Hello all of archerytalk

I just joined archerytalk today because I miss the hunting and archery world. I am generally not a chat/forum kind of person but I am now living my hunting life through other people's experiences. 

I joined the Air Force about a year ago, am loving it & do not regret my decision at all. However, sometimes in order to move along in life one must make sacrifices. Putting hunting/archery on hold was mine. You see, I am a girl (and yes, all of the woman out there may disagree when I say this) but I really need a man to hunt with me. And not just any man but a smart, dedicated hunter. Because that is what makes me a successful hunter. And in this new Air Force world of mine, there are not a whole lot of hunters, much less the hardcore hunters that I seek out. I am also in a totally new element...Hawaii. Yes, it may be 'paradise' and all but I grew up in Oregon, lived 4 summers in Alaska and 5 years in Montana. I LOVE the season change and cold weather...because we all know cold weather means hunting season! And when you think of Hawaii, hunting just really doesn't come to the mind - sure there is some pig hunting here and axis deer on some islands...it just isn't the same. At least for not for me. 
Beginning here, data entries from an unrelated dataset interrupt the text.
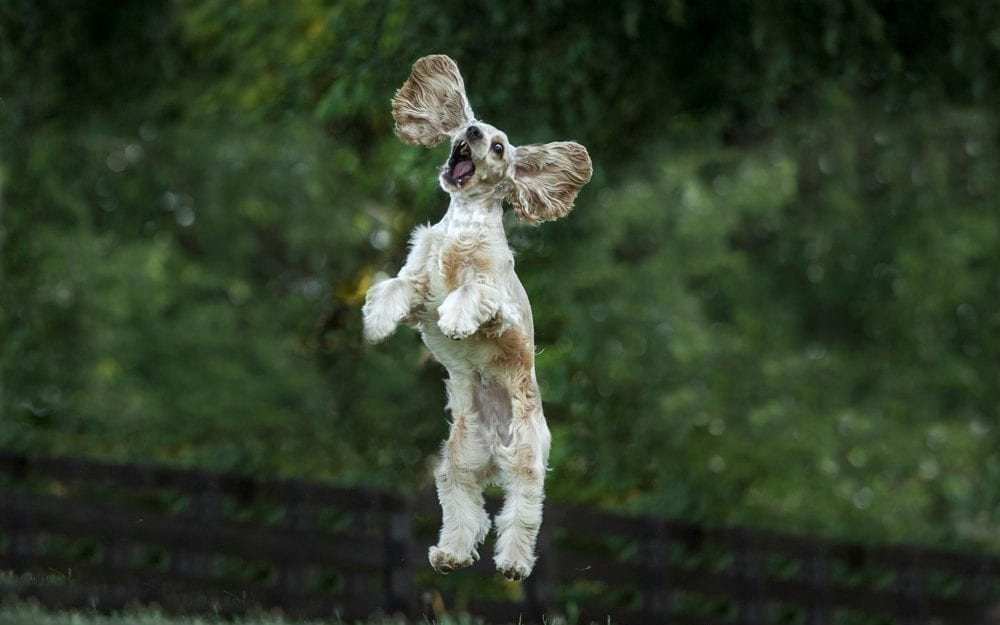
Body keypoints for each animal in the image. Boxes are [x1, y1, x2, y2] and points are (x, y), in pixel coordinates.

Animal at [362, 54, 588, 580]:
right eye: (474, 123)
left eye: (499, 145)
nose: (472, 131)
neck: (463, 221)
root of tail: (493, 451)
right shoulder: (420, 282)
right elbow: (397, 286)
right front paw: (377, 321)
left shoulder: (497, 301)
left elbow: (470, 293)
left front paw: (457, 322)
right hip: (458, 461)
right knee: (464, 509)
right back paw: (449, 555)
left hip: (525, 459)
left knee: (520, 514)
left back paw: (512, 565)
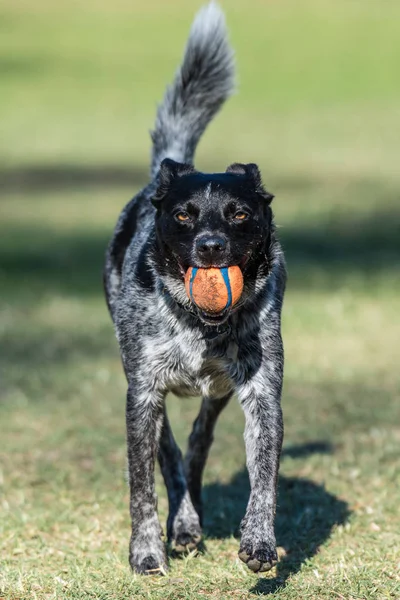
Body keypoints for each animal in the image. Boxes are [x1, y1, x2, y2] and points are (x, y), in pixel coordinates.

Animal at [103, 1, 284, 576]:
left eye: (239, 213)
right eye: (184, 215)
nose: (210, 247)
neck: (198, 327)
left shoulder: (261, 390)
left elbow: (263, 477)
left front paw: (258, 542)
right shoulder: (142, 393)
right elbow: (143, 483)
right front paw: (146, 552)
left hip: (220, 391)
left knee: (200, 439)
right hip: (141, 381)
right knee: (172, 454)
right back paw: (181, 524)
Things that I have previously enjoyed...LOVE indoor shoots and archery clubs, LOVE outdoor 3-D shoots, LOVEEEEEE hunting season and the ups/downs of it all. The times when you are so excited to be out and about in the woods, the times when you are purely miserable, cold and wondering why in the world you are sitting in a treestand FREEZING, the times when you think you will never even see an animal and a split second later an elk appears, you shoot it and your entire life changes, LOOOOVVVVEEE to eat wild game...and so on. And I am not a weapon snob. I love to rifle hunt also. There is a place for it all.

So while I am spending my time here, I am finding new ways to tap into the backwoods adventurer side of me. Like archerytalk....
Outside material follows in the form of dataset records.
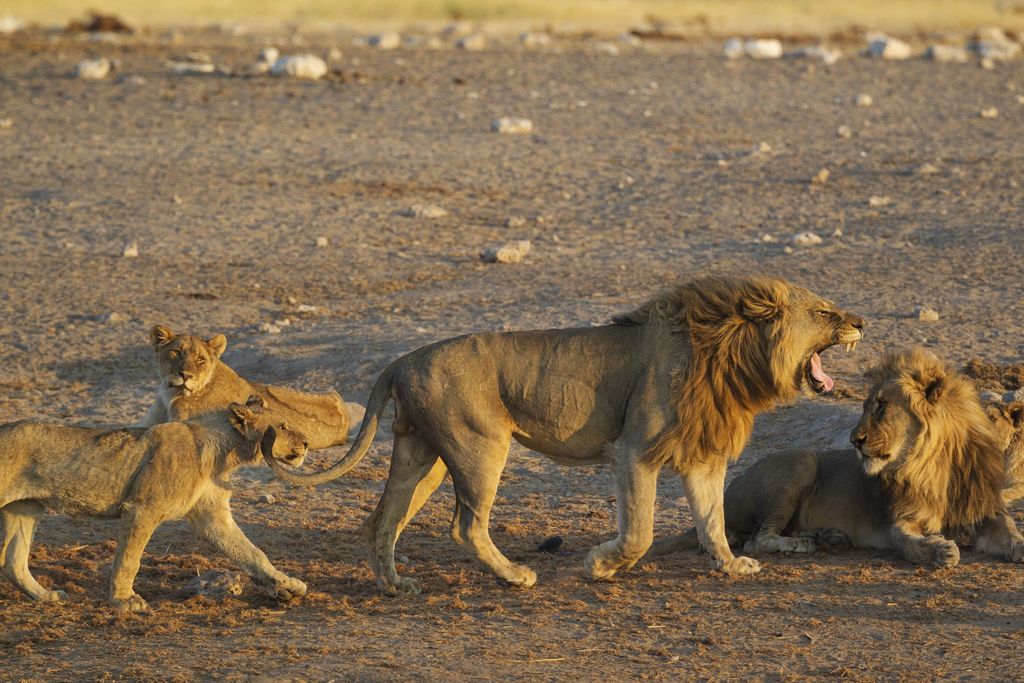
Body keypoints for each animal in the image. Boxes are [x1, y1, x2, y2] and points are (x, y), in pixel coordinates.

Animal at [2, 397, 309, 610]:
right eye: (283, 427)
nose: (306, 443)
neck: (224, 454)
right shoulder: (142, 508)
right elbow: (129, 559)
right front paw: (124, 601)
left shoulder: (212, 518)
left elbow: (252, 552)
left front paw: (285, 584)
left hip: (25, 508)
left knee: (13, 562)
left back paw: (47, 596)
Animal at [264, 274, 864, 593]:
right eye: (824, 311)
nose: (861, 322)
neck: (727, 351)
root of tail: (404, 358)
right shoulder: (635, 450)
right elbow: (640, 532)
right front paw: (600, 564)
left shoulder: (702, 456)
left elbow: (712, 521)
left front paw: (732, 565)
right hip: (480, 447)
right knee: (466, 525)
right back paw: (514, 576)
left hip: (423, 454)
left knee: (381, 520)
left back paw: (395, 586)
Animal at [647, 350, 1024, 569]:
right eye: (865, 405)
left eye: (881, 406)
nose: (854, 441)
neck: (934, 463)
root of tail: (725, 496)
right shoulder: (898, 520)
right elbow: (909, 545)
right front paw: (939, 551)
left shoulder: (985, 509)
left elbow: (1009, 531)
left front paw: (1019, 546)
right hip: (801, 461)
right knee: (758, 539)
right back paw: (805, 543)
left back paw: (827, 537)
Happy hunting to all of you out there!


----------



## azone5 (Jan 5, 2004)

Welcome to AT cambear and good luck to you in your search for a hunting partner. I love your description of hunting in the winter and of seeing and harvesting big game. What a thrill!

Youi may want to post this same message in the bowhunting section where it will get a lot of hits.

Good luck...:darkbeer:


----------



## swampfrogg (Jun 29, 2007)

Glad to have ya here!!


----------



## Tim Roberts (Jul 13, 2002)

:yo: :wave3: Hello and :welcomesign: to Archery Talk cambear. Have fun here.


----------



## sticbow (Feb 29, 2004)

Hawaiian PM sent


----------



## Dthbyhoyt (Dec 4, 2004)

:welcome: 2 ArcheryTalk


----------



## trip13 (Oct 22, 2007)

*Welcome*

:aero: Im on my way! :car: we can hunt some mongoose!! :archer:


----------



## hdracer (Aug 8, 2007)

*Welcome and enjoy your tour in Hawaii*

Thanks for enlisting in the AF and congrats on getting your first assignment to Hawaii (Hickam I assume). I'm retired from the AF and worked at Pearl Harbor when my ex was assigned to Hickam. Although I never hunted in Hawaii, there is hunting available if you look for it (maybe on the other islands like the Big Island) and snow on top of Haleakela and Muana Kea for you to get your winter fix. Enjoy AT!:shade:


----------



## Paul Morris (Mar 1, 2004)

Welcome Aboard! :wink:


----------



## mikel m14 (Jul 24, 2006)

:welcome: to AT and have Fun!

Enjoy Shooting!:archer:


----------



## jva54 (Dec 14, 2005)

Welcome to AT!! :wave:


----------



## ats (Jul 20, 2007)

I'm pretty sure hawaii has hogs and turkey


----------



## LJ256 (Jul 8, 2005)

Welcome to AT


----------